A morte da cadela Mulan, cinco dias depois do parto, fez com que os filhotes fossem adotados por um casal, suas mamadeiras são de garrafa pet
A morte da cadela Mulan, cinco dias depois do parto, fez com que os filhotes fossem adotados por um casal, suas mamadeiras são de garrafa pet
29/10/2009 às 14:14
Um homem e uma mulher sentados com mamadeiras cheias de leite em suas mãos dão a clara ideia de que estão dando alimento às crianças, não é? Mas depois do ocorrido em Harmonia, esta máxima deve ser repensada, pois Dirse e Daniel Hartmann estão sim, alimentando mamíferos, contudo não eram os primeiros filhos do casal, mas sim, cães órfãos de mãe.
A cena pode até parecer inusitada, mas é um fato que demonstra a relação afetuosa entre homens e animais. Tudo ia bem com a cadela Mulan, que teve mais uma ninhada de filhotes num dia de outubro, porém, no dia 12, quando Daniel foi dar uma olhada nos pequenos e na genitora, foi surpreendido ao ver a cachorra estendida no pátio, já sem vida. “No momentro fiquei consternado, como se tivesse perdido um parente próximo, já que o apego a ela era grande”, relata Daniel, que fez o sepultamento do animal.
A primeira preocupação foi com os filhotes, afinal os pequenos estavam ali, fadados a morte por inanição. “Logo ligamos para conhecidos para procurar por cadelas que estivessem com filhotes para que pudéssemos colocar os filhotes a mamar nesta outra cadela, mas não encontramos”, relata Hartmann. “Devido ao caso, alguns cogitaram que sacrificássem os os filhotes, já que não havia outra cadela para substituir a mãe, mas isto nem sequer passou pelas mentes de Daniel e Dirse que resolveram o problema por conta própria.

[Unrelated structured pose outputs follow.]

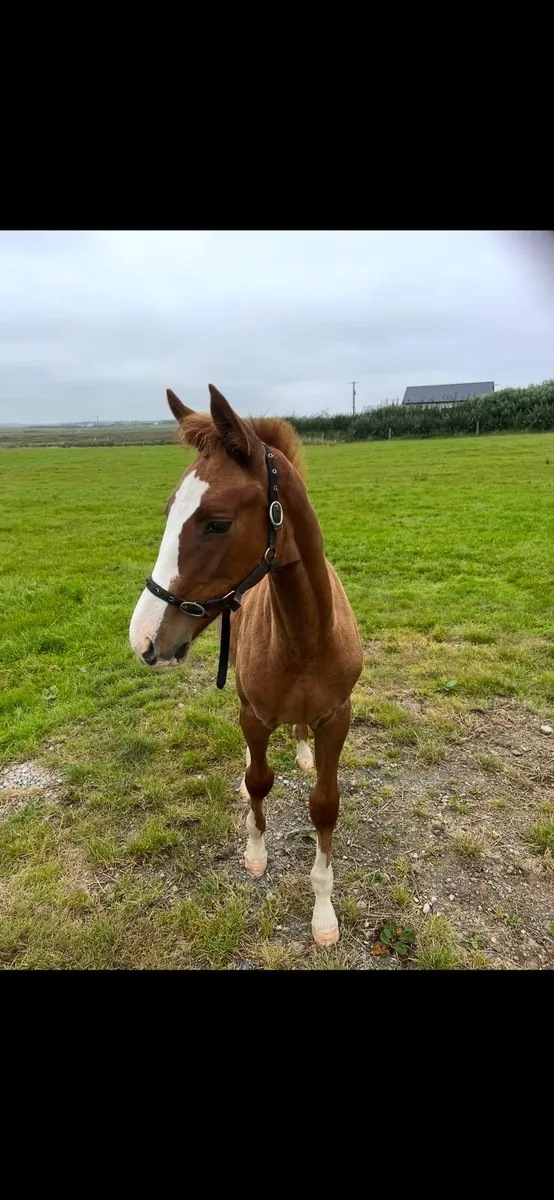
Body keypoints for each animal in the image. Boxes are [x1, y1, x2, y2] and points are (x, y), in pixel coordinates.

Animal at [129, 385, 363, 946]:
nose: (143, 639)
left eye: (216, 523)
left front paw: (324, 914)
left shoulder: (337, 718)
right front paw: (256, 854)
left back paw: (301, 752)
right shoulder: (254, 716)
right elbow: (259, 782)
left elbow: (325, 804)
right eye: (169, 510)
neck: (303, 641)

Lá se foi o casal ao mercado, em pleno feriado, para comprar mamadeiras e leite. Sob a recomendação de amigos compraram leite C, que não é tão forte quanto o B, e trataram de ir para casa, alimentar os pequenos que, naquele momento, corriam risco de morte.
“Como a experiência era nova, o primeiro dia foi de tristeza da perda da cadela de estimação, mas de alegria por termos agora cinco filhos pustiços para criar. No início eram mamadeiras a cada uma hora e meia, em média, mas agora já estão dormindo mais nos intervalos das refeições”, lembra Daniel.
O casal logo percebeu que havia um outro porém, pois na hora dos pequenos dormirem necessitavam de calor materno. Seria impossível e impensável levá-los à cama, assim, surgiu uma prática utilizada quando filhotes são levados a um novo lar. Uma garrafa PET, destas de refrigerante de dois litros, foi utilizada como “mãe”, sendo enchida de água morna e assim colocada na caixinha dos pequenos. Tudo bem que se tratava de um improviso, mas os cinco tiveram algum calor materno.
“O que os mais espantou foi a solidariedade de pessoas conhecidas, que não só apoiam e incentivam nossa empreitada, como duas crianças deram sua própria mamadeira, fosse ela não mais usada ou a de chá, para que usássemos na alimentação dos órfãos”, salientou Daniel agradecendo pelo apoio recebido.
Se a morte de Mulan, uma labrador de sete anos e meio, foi triste para Daniel e Dirce, foi também uma lição de vida para muitas pessoas, pois eles, que são tão ocupados em suas vidas profissionais, tiveram a grandiosidade de cuidar dos bichinhos. Foram pai e mãe de cachorrinhos, sendo humanos ao extremo. O casal mostrou ser grande no seu jeito de ser, deixando um exemplo de doação a todos aqueles que vivem de maneira incoerente com os conceitos de humanidade. Fica evidente que se trata de uma ação de amor pelos animais, contrapondo uma sociedade em que, muitas vezes, as pessoas não amam nem mesmo o seu familiar.